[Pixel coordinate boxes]
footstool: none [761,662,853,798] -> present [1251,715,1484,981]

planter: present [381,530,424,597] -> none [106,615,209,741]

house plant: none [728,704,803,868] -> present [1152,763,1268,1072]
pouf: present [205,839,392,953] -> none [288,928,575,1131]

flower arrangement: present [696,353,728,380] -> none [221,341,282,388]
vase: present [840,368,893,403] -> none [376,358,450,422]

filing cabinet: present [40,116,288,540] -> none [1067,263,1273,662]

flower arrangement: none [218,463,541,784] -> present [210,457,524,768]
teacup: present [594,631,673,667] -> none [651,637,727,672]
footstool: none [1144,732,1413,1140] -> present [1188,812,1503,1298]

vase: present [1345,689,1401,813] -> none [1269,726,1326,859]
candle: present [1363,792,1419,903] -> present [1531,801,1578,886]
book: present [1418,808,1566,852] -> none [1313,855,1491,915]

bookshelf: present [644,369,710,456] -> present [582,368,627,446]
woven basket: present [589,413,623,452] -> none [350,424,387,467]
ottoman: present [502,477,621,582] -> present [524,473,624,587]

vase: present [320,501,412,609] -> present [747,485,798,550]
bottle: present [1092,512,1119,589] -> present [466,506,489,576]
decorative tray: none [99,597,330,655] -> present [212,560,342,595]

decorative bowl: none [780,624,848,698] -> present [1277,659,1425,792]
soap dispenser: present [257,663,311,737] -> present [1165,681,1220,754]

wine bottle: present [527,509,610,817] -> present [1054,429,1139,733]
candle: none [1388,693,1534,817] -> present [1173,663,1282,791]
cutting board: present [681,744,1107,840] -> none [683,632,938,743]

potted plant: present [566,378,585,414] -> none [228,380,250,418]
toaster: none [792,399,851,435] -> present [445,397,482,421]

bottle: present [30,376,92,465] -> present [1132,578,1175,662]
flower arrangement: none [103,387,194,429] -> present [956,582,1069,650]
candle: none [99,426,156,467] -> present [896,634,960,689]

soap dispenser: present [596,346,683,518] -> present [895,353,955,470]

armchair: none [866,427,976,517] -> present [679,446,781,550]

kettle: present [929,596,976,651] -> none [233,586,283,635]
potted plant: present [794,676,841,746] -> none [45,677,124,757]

● EXERCISE DIRECTIONS
Where a line in the entries holds "dispenser", copy that line.

● WRITTEN ANSWER
soap dispenser: present [257,663,311,737] -> present [1165,681,1220,754]
soap dispenser: present [596,346,683,518] -> present [895,353,955,470]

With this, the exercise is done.